Les participants rappellent que le potentiel du continent reste immense grâce à une population jeune, des ressources abondantes et un marché intérieur de plus d’un milliard de consommateurs. Pourtant, les échanges entre pays africains restent faibles, autour de 15 pour cent du commerce total, loin du niveau européen ou asiatique. Cette situation révèle un paradoxe inquiétant, puisque l’Afrique produit beaucoup mais échange peu avec elle-même.
Le président de la région Dakhla-Oued Eddahab, Khatat Yanja, souligne que la fragmentation logistique freine encore les échanges. Faible interconnexion des réseaux, lenteur administrative et manque d’infrastructures régionales pèsent lourdement sur la circulation des biens et des idées. Dans certains cas, le coût logistique représente jusqu’à quarante pour cent de la valeur des produits, un niveau incompatible avec une économie compétitive.
Pour Yanja, l’enjeu dépasse la simple amélioration du transport. La ZLECAf incarne un projet continental qui doit stimuler la production locale, structurer des chaînes de valeur régionales et donner un sens concret à l’unité économique de l’Afrique. Mais une zone de libre-échange reste théorique si elle ne s’appuie pas sur des ports performants, des routes fiables, des corridors numériques et des plateformes logistiques modernes.

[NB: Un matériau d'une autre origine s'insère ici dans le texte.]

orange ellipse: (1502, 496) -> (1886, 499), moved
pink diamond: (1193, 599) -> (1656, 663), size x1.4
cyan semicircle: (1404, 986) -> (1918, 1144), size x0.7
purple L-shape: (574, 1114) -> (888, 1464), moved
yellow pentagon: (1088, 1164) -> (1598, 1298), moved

Le dirigeant régional rappelle que Dakhla a engagé une stratégie de long terme reposant sur des infrastructures de grande envergure et une vision inclusive. Les nouveaux équipements doivent servir en priorité la population locale, favoriser l’emploi, soutenir l’entrepreneuriat et encourager la formation. La logistique devient un instrument d’intégration sociale et un vecteur d’équilibre territorial.
L’Afrique se trouve dans une période décisive. Le monde accélère sa transition énergétique et le continent détient une part exceptionnelle du potentiel mondial en énergies renouvelables. Selon Yanja, Dakhla entend jouer un rôle moteur dans cette dynamique grâce à ses ressources naturelles et à ses projets dans l’éolien et le solaire. La région aspire à devenir un futur centre de production d’électricité verte et d’hydrogène propre, capable d’alimenter son industrie et d’exporter vers d’autres zones africaines. Logistique durable et énergie verte avancent ensemble dans cette vision.

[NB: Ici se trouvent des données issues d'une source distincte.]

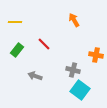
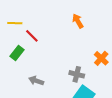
red line: (44, 44) -> (32, 36), moved
orange cross: (96, 55) -> (101, 58), turned 32

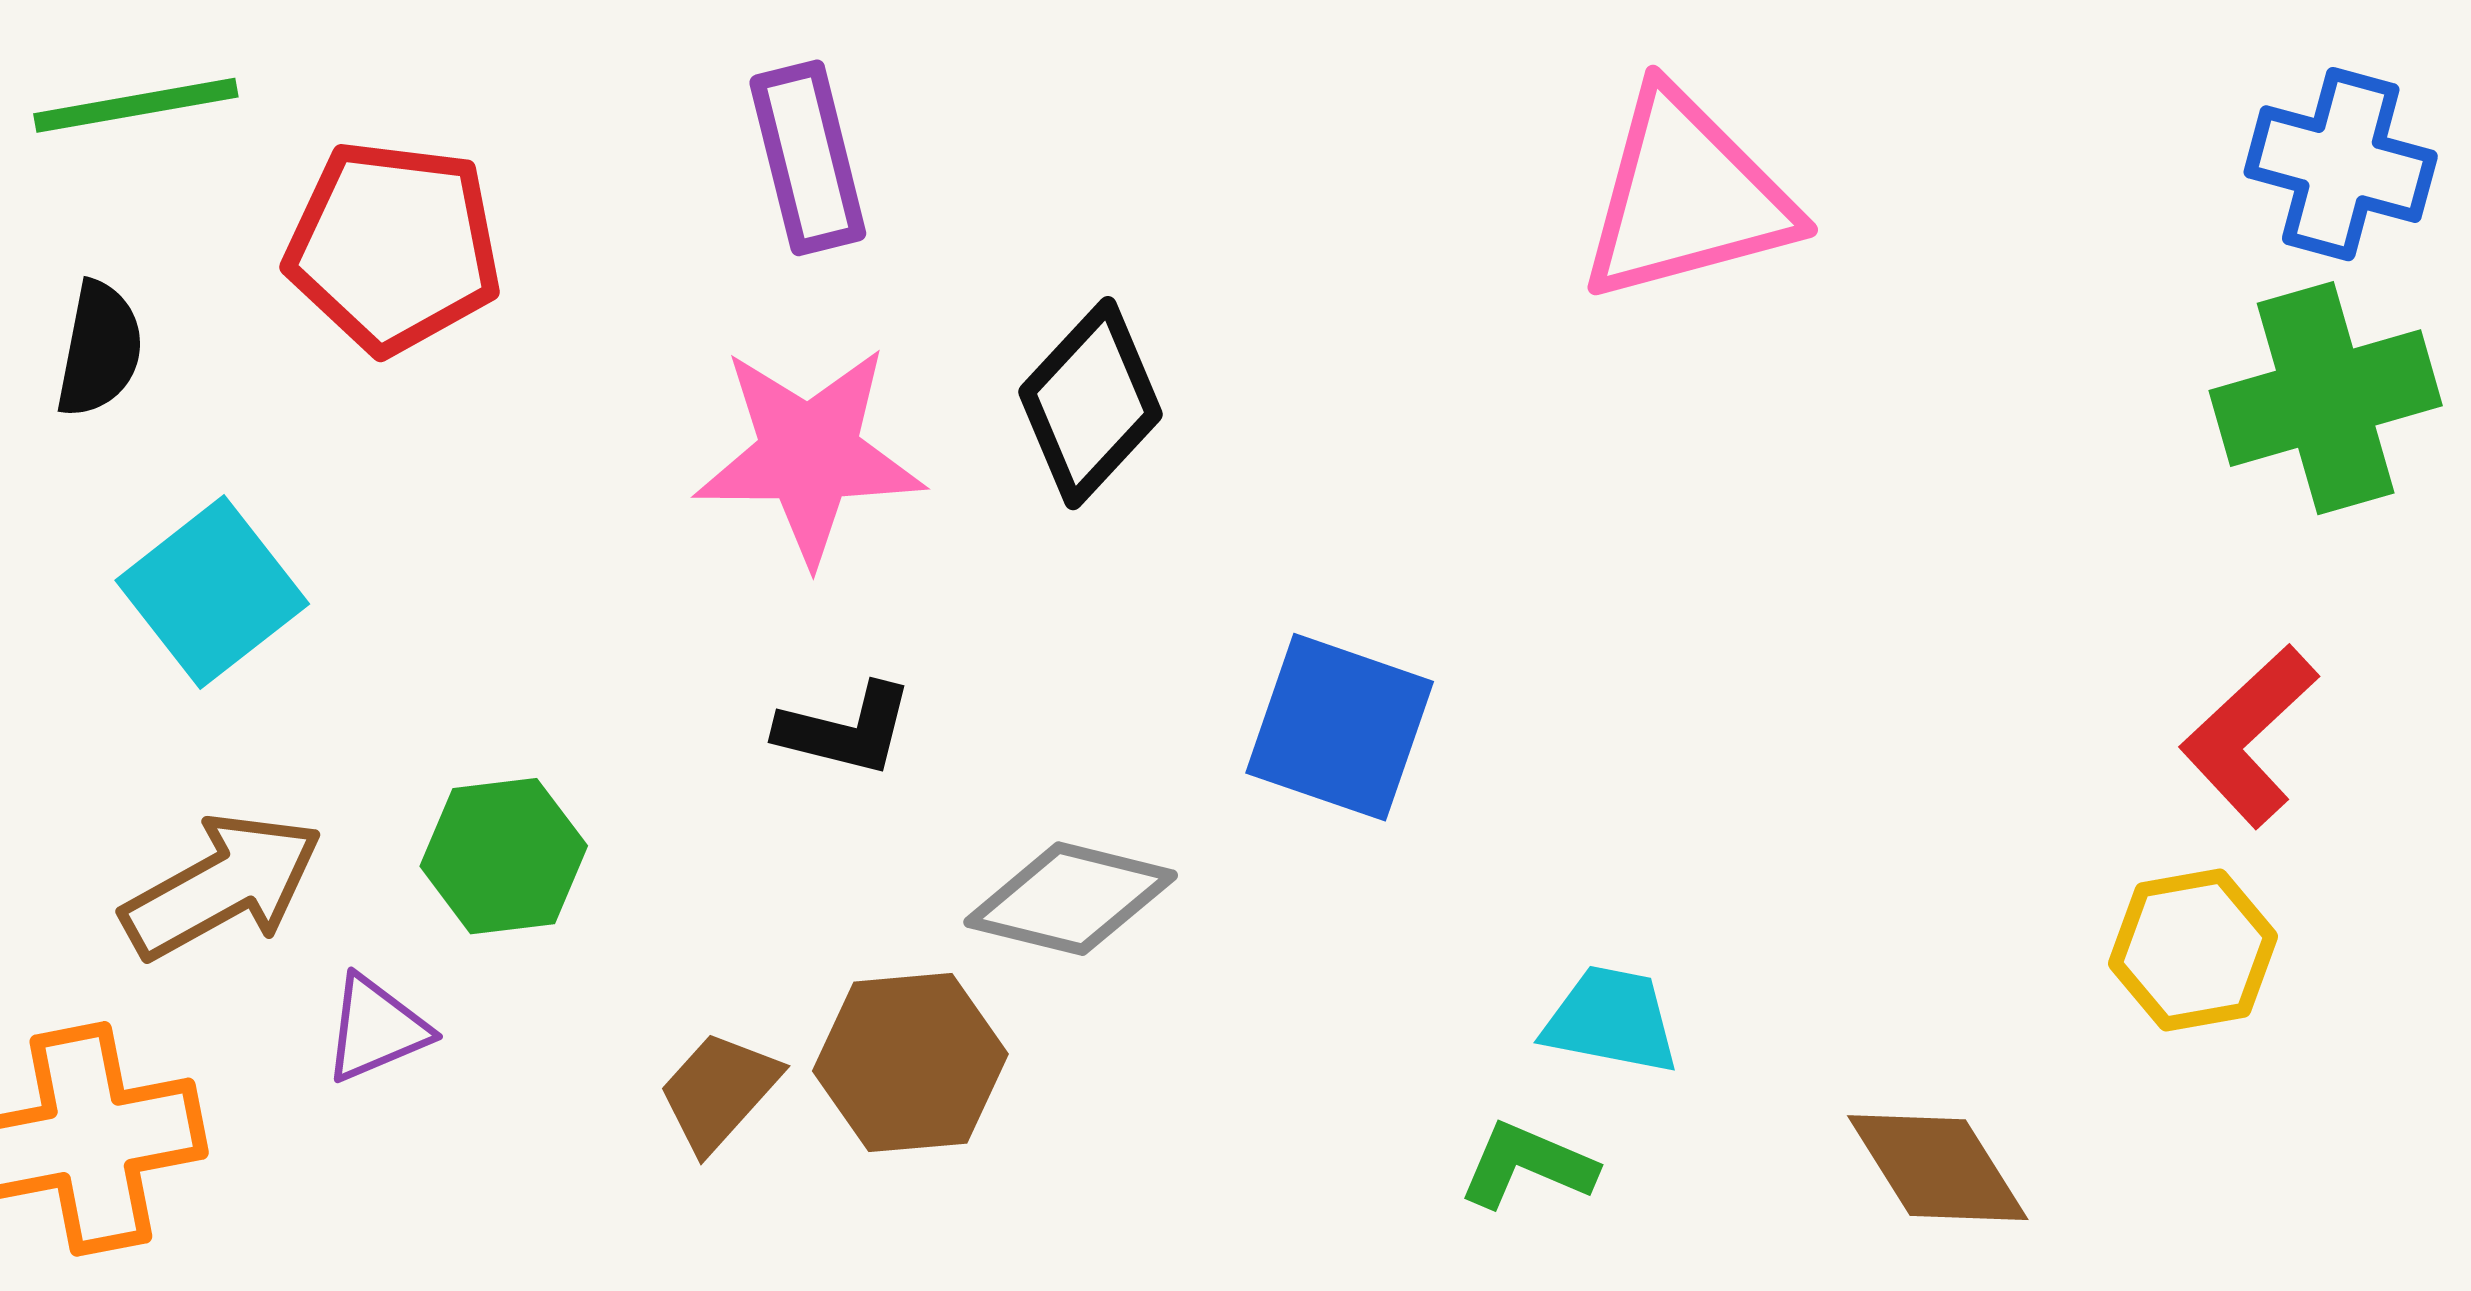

Le virage numérique s’impose également. Traçabilité des flux, procédures douanières dématérialisées, transparence des échanges et interopérabilité entre ports constituent des leviers essentiels pour renforcer la compétitivité du continent. Le forum appelle à investir dans des systèmes d’information communs, à harmoniser les standards logistiques et à former une nouvelle génération de professionnels capables de piloter des chaînes de valeur modernes.

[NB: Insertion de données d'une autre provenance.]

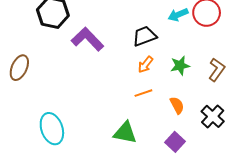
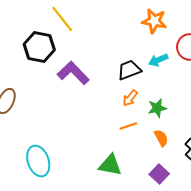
cyan arrow: (178, 15) -> (158, 60), moved
green star: (180, 66) -> (157, 108), moved

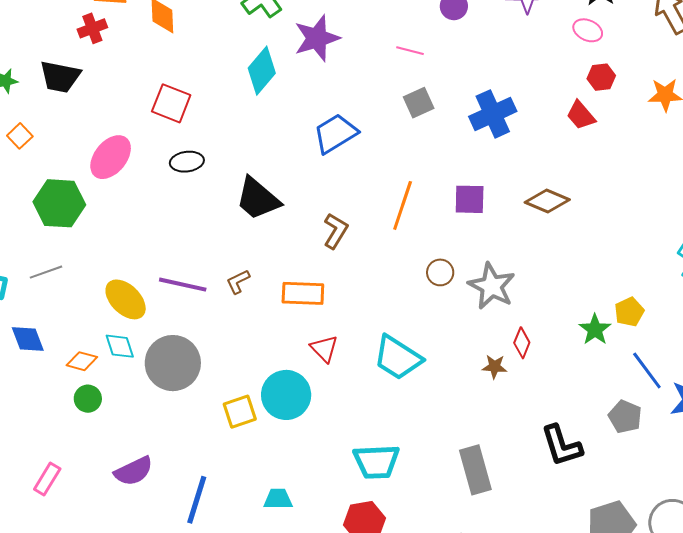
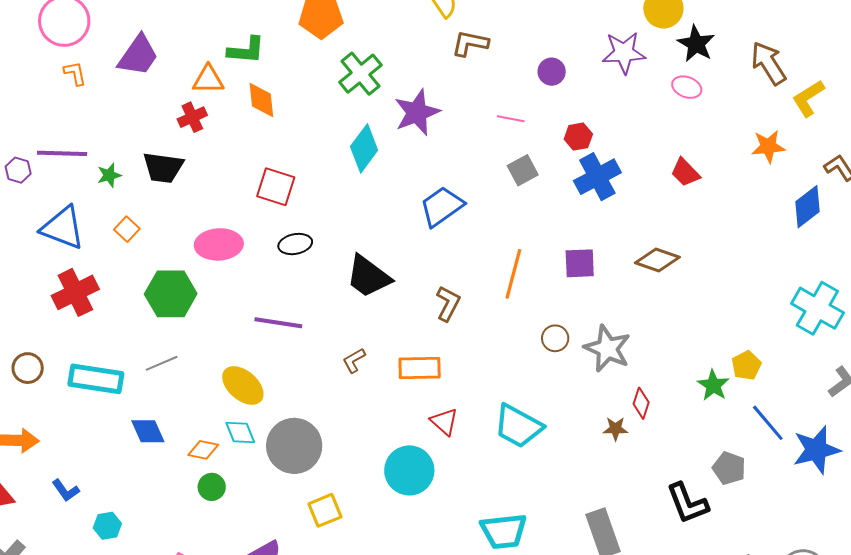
red hexagon: (601, 77) -> (578, 137), moved
pink ellipse: (111, 157) -> (219, 244), turned 51
purple line: (183, 285) -> (278, 323), moved
yellow square: (240, 412) -> (325, 510), moved
gray pentagon: (625, 417) -> (729, 468), moved

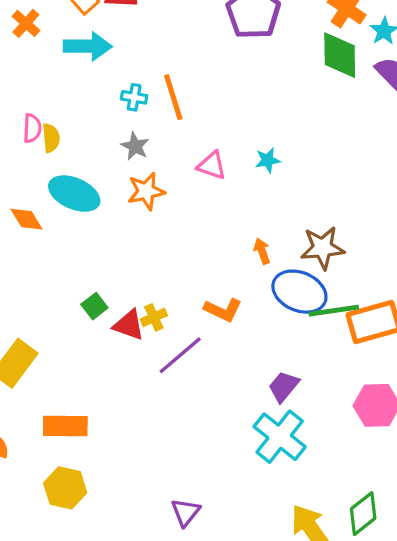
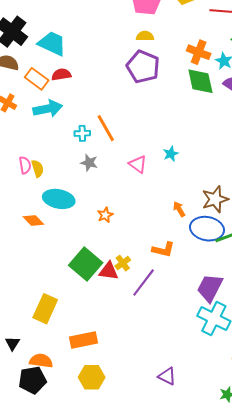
pink triangle: (212, 165) -> (138, 164), turned 30
orange star: (146, 191) -> (105, 215), moved, size x0.7
green square: (94, 306) -> (86, 264), size x2.0
purple trapezoid: (284, 386) -> (210, 288), size x1.4
purple triangle: (186, 512) -> (167, 376), turned -30

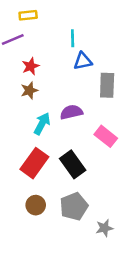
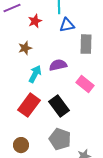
red star: (31, 66) -> (35, 21), moved
brown circle: (36, 205) -> (21, 145), moved
gray pentagon: (74, 206) -> (60, 139), turned -30

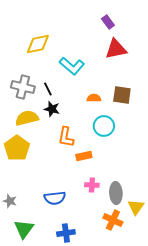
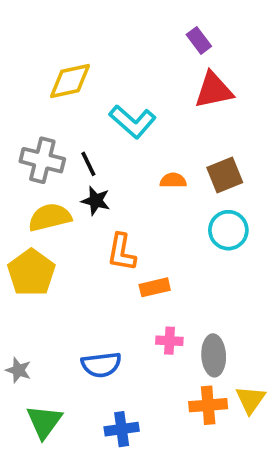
brown square: (122, 95) -> (225, 175), turned -30
cyan circle: (104, 126) -> (228, 230), moved
yellow triangle: (136, 207) -> (250, 400), moved
orange cross: (113, 220) -> (208, 405), turned -30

Dakhla, avec ses zones logistiques intégrées et son pôle de formation en cours de développement, veut s’affirmer comme un laboratoire continental. Le message final de Yanja résume l’esprit de cette rencontre. L’Afrique doit maîtriser ses routes, ses ports, son énergie et ses données. Elle doit adopter le langage du siècle, fait de mobilité, de durabilité et de coopération. Dakhla entend poursuivre son rôle de carrefour atlantique et de lieu de convergence pour une Afrique plus connectée et plus souveraine.